Sanctions

Security Updated Jun 2026

What are Sanctions?

Sanctions are legal restrictions imposed by governments — most notably the U.S. Treasury’s Office of Foreign Assets Control (OFAC) — that prohibit individuals and businesses from transacting with designated parties. In the crypto context, sanctions lists include specific blockchain addresses associated with terrorism, narcotics trafficking, weapons proliferation, ransomware, or other illicit activities.

OFAC and the SDN List

The Specially Designated Nationals and Blocked Persons (SDN) List is OFAC’s primary sanctions tool. It includes:

  • Named individuals (e.g., hackers, drug lords, terrorist financiers)
  • Legal entities (e.g., front companies, exchanges operating in sanctioned jurisdictions)
  • Blockchain addresses (ETH, BTC, TRON, and other chain addresses) added since 2018

As of 2025, the SDN list contains hundreds of crypto addresses. U.S. persons are prohibited from transacting with any SDN-listed address, and penalties for violations can include fines up to $300,000 per violation and criminal prosecution.
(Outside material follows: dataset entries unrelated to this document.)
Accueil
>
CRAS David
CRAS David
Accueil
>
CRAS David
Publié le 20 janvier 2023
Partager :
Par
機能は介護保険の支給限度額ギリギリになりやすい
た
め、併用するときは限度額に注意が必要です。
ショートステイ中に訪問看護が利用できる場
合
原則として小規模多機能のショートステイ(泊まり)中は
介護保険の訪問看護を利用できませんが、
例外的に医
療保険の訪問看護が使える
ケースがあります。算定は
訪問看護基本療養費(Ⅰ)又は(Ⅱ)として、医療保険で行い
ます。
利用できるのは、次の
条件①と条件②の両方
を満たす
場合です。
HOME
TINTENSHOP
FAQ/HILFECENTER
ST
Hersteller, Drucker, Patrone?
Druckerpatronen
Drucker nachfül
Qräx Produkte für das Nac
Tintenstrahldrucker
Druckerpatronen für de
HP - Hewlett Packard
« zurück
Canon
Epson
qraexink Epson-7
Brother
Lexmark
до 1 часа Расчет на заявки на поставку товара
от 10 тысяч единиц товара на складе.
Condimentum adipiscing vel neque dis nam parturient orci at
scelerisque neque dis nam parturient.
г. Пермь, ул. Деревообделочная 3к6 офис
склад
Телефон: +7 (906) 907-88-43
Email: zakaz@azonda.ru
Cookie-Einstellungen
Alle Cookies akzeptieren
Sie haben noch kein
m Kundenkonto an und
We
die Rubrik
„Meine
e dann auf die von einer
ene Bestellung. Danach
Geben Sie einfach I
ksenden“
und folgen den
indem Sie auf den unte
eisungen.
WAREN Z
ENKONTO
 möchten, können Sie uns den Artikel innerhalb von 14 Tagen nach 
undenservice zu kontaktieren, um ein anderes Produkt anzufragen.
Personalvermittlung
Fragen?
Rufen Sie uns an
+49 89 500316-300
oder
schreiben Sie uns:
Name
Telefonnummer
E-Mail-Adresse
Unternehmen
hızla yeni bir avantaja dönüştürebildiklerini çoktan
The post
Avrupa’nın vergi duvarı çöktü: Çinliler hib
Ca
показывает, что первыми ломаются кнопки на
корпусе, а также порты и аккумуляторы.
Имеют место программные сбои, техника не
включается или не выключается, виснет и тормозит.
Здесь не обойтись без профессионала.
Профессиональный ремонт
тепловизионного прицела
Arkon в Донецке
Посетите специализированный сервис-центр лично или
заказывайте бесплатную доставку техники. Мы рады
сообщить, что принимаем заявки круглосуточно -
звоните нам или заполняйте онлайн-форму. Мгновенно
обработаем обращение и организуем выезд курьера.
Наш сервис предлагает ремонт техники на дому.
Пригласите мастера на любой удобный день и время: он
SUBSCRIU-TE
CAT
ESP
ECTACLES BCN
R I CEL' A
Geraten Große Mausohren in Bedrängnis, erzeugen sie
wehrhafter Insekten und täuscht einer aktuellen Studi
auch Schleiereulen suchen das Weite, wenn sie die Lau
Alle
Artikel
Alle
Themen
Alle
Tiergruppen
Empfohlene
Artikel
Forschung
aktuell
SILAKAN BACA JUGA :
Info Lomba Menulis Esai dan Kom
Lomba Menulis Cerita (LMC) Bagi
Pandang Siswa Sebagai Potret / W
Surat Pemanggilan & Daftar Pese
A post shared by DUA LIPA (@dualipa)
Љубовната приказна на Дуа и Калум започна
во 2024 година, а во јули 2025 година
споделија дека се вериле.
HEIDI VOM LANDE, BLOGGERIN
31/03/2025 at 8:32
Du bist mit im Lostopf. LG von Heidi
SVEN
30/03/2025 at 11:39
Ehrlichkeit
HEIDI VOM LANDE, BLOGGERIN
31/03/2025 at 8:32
Sanctions Screening in Crypto

Most regulated crypto businesses screen transactions against sanctions lists in real time:

  1. Inbound screening: Check the sender address when receiving funds — reject deposits from sanctioned addresses
  2. Outbound screening: Check the recipient address before sending funds — block withdrawals to sanctioned addresses
  3. Hop analysis: Some tools trace funds back multiple hops to detect indirect exposure (e.g., funds that passed through a Tornado Cash pool)

Risk API Integration

The Onchain Diary Risk API includes sanctions screening as part of address risk scoring. Addresses that appear on OFAC or community-maintained blacklists receive an immediate critical risk classification, with signal weights of 50-60 points depending on the source.